== Work task ==
State how many lines in the listing below hold the string "scroll"; nothing else is wanted.

□ □ □

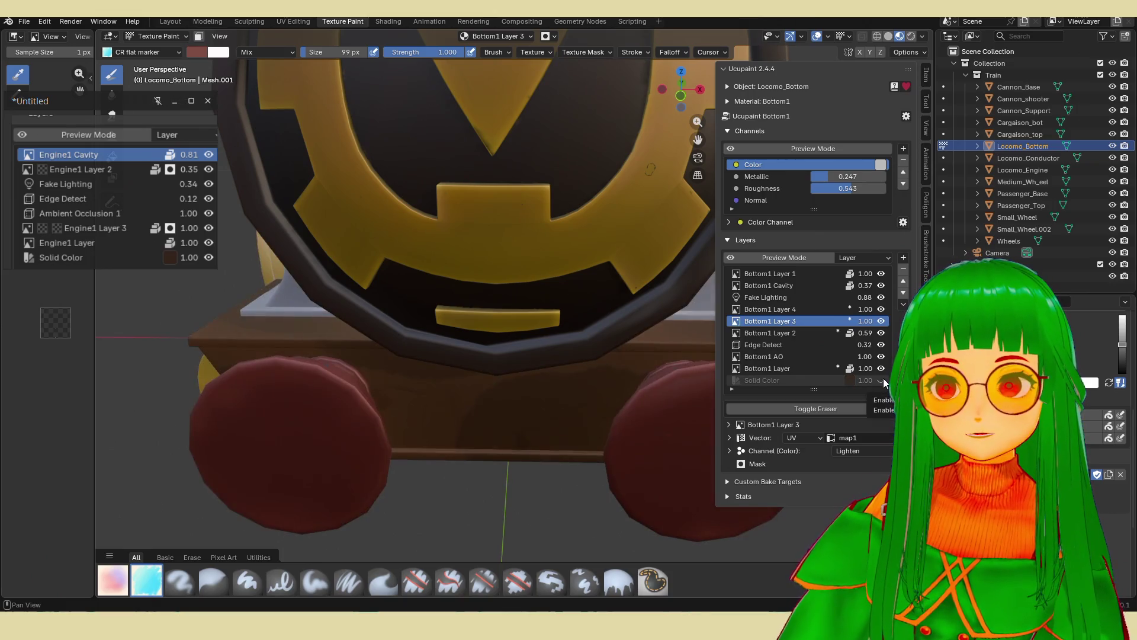
left_click(882, 368)
left_click(881, 368)
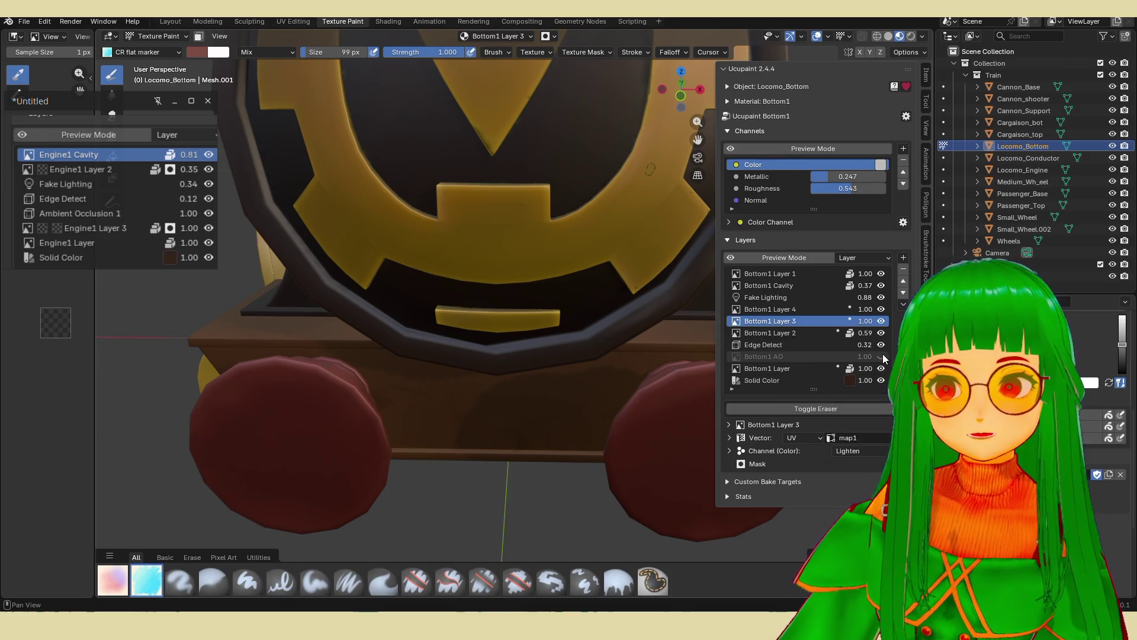
mouse_move(567, 461)
middle_mouse_down()
mouse_move(546, 441)
mouse_move(585, 378)
mouse_move(525, 477)
mouse_move(479, 445)
mouse_move(515, 450)
mouse_move(474, 464)
mouse_move(548, 445)
middle_mouse_up()
Orbit and zoom around the locomotive to see its whole side and the cab's rear wall.
scroll(548, 445, "up", 3)
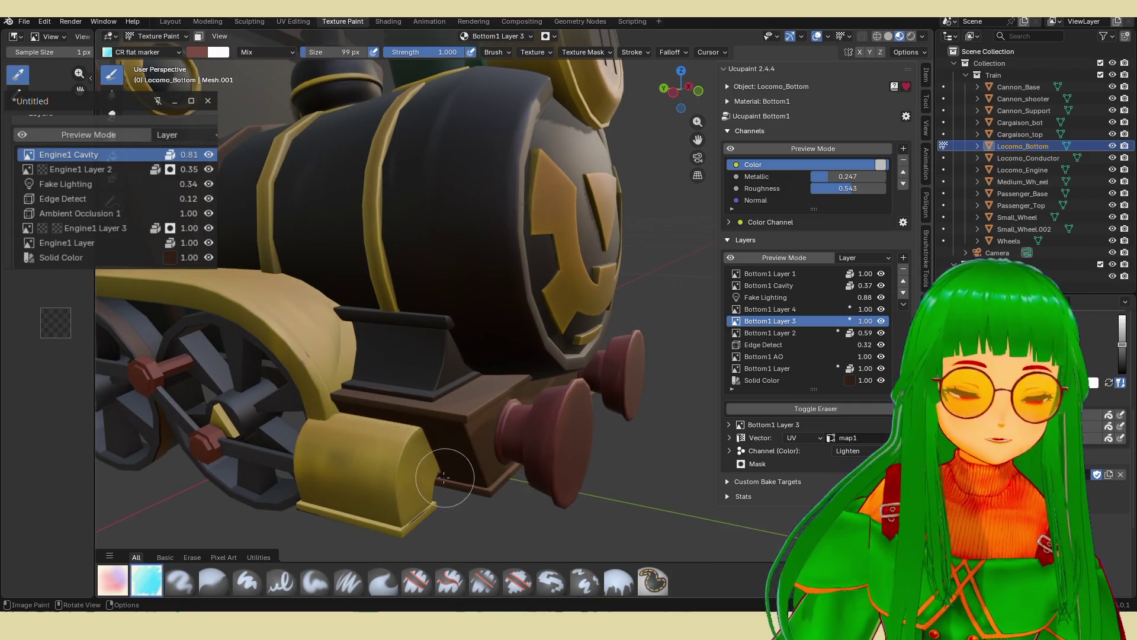
middle_click_drag(464, 456, 426, 477)
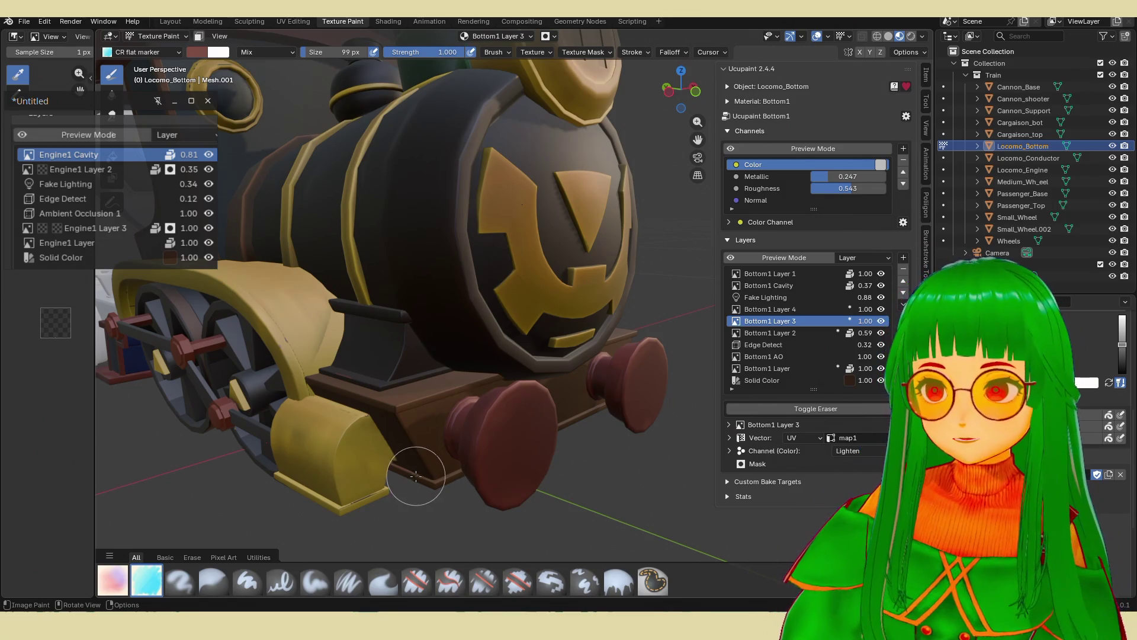
middle_click_drag(415, 475, 435, 469)
scroll(474, 409, "down", 2)
scroll(492, 367, "up", 5)
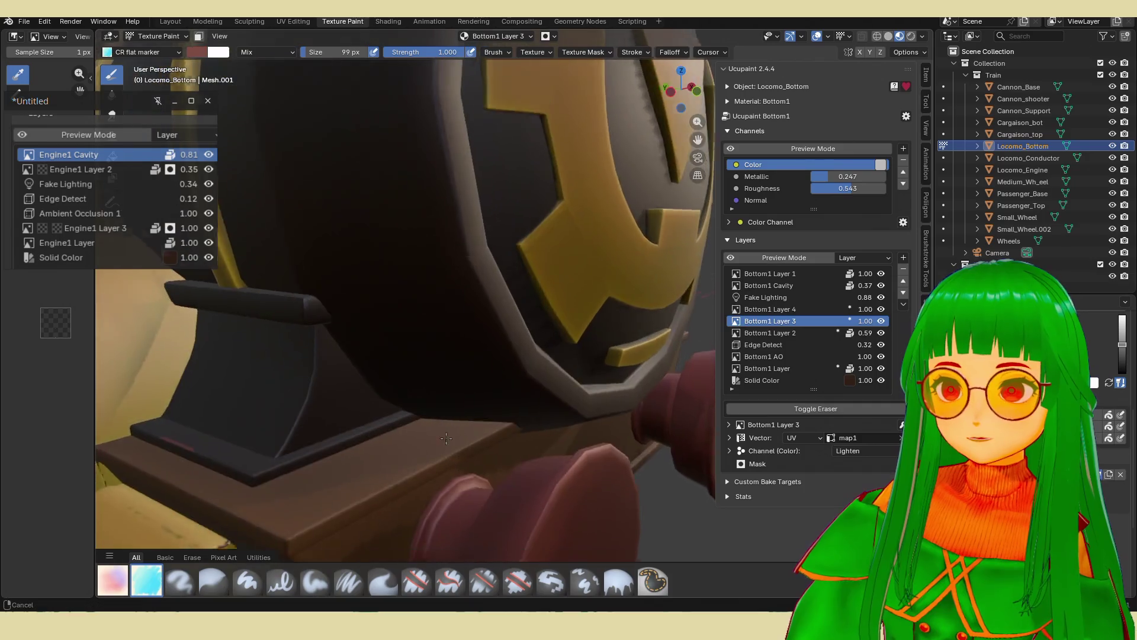
scroll(501, 334, "down", 2)
scroll(503, 338, "down", 4)
mouse_move(503, 338)
middle_mouse_down()
mouse_move(444, 384)
mouse_move(492, 334)
mouse_move(464, 371)
mouse_move(464, 343)
mouse_move(492, 355)
mouse_move(525, 323)
mouse_move(459, 376)
mouse_move(633, 193)
mouse_move(563, 274)
mouse_move(452, 196)
middle_mouse_up()
scroll(457, 377, "up", 3)
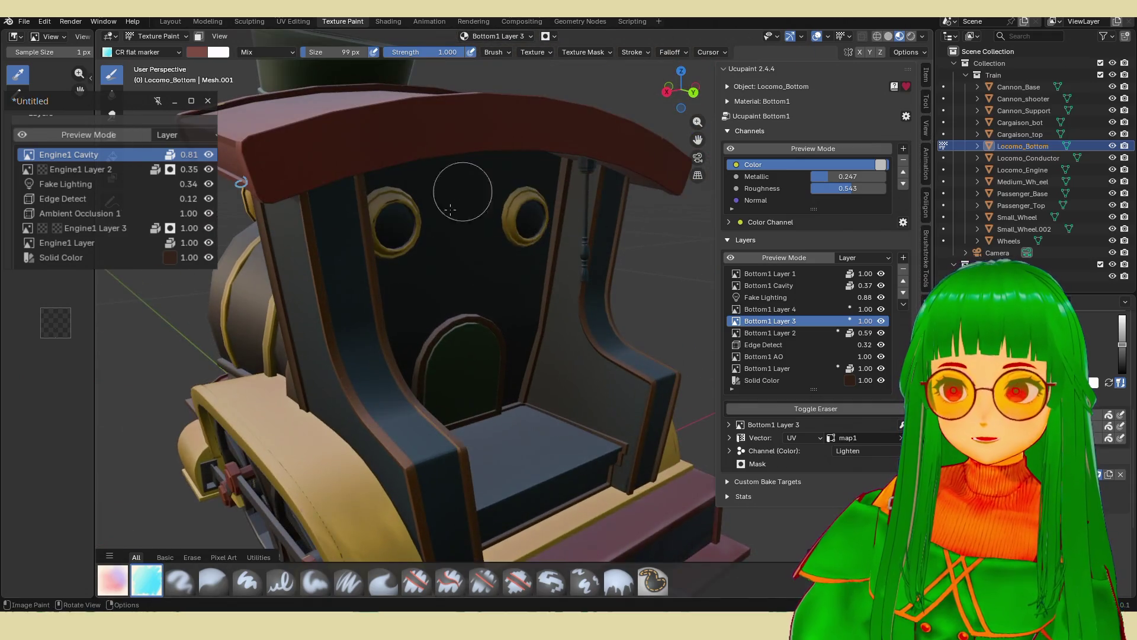
middle_click_drag(557, 198, 588, 223)
Frame the drive wheels in a three-quarter view and make Wheels the active paint object with Alt+Q.
scroll(551, 286, "up", 4)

□ □ □

== Solution to the problem ==
7